Michael Krasny in the back office of Capitola Book Café. Buy their books!

Almost as soon as I signed up to interview Michael Krasny, I began to regret it. First, I'd have to read the book, and I'm not overly-enamored of memoirs. To make matters worse, Krasny is one of the country's top interviewers and a fixture at the Northern California NPR affiliate that serves (I believe) the third-largest audience in the nation. All my not-so-youthful enthusiasm had managed to do was to set myself up to read a book I didn't think I'd like, which would be followed up by an interview that had the potential to be extremely humiliating. Good plan, Rick.

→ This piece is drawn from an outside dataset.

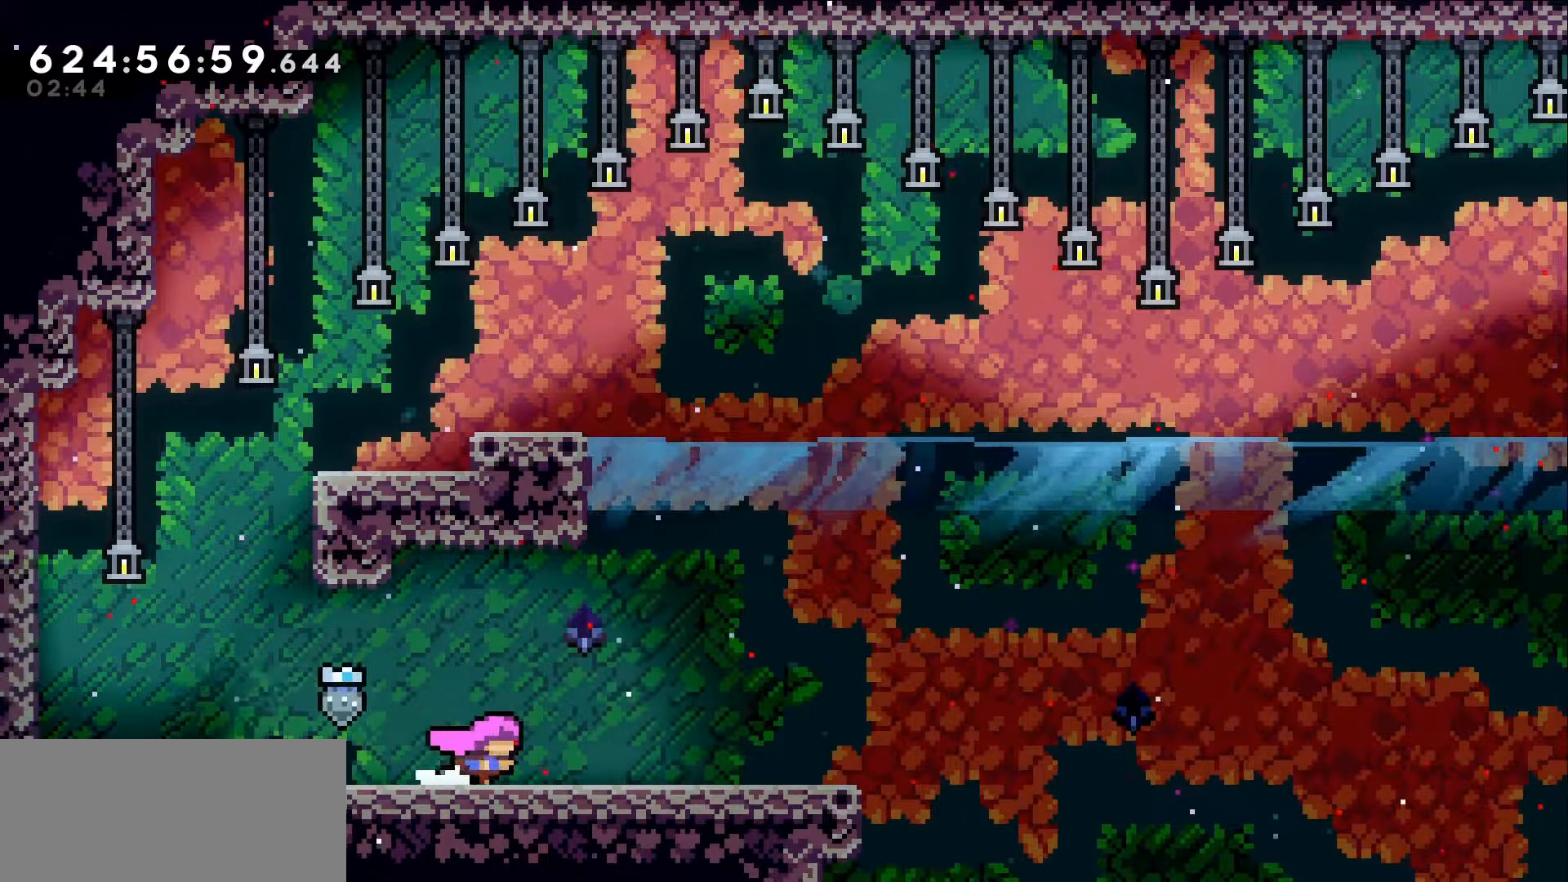
{"keys": ["dash", "up"], "events": [[217, "jump", "down"], [300, "jump", "up"], [350, "up", "down"], [400, "dash", "down"], [400, "right", "up"]]}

Actually, that's not the sort of mic used at KQED.
But I suppose that after years of managing to find only books I enjoyed reading, I shouldn't have been surprised to find that I enjoyed the hell out of 'Off Mike'. I read it in practically one sitting. The book is particularly good; it's funny, poignant and packed with artistic themes and encounters. There's enough good gossip in here to keep the prurient lizard brain occupied while the literary lobe is engaged at a deeper level. So it manages to be both fun and poignant; I discuss this at (I hope not too great) length in my review.

As for the interview – it went well, for which one can credit the ever-professional Krasny. I suppose that I shouldn't be surprised that an accomplished interviewer would be an engaging interviewee. And I must admit it's bracing hearing a voice that familiar going on at length to explain his past instead of simply asking questions. I've uploaded an MP3 and a RealAudio file.

The upshot of all this angst and worry is that I have a great reading experience in my brain and another decent Capitola Book Café interview in my queue. I'll probably keep signing up for interviews and books out of my usual stomping grounds. Not that I intend to abandon the genre fiction I love so much. But getting out of my comfort zone proves to be a bracing experience, surreal, sort of – almost science fictional.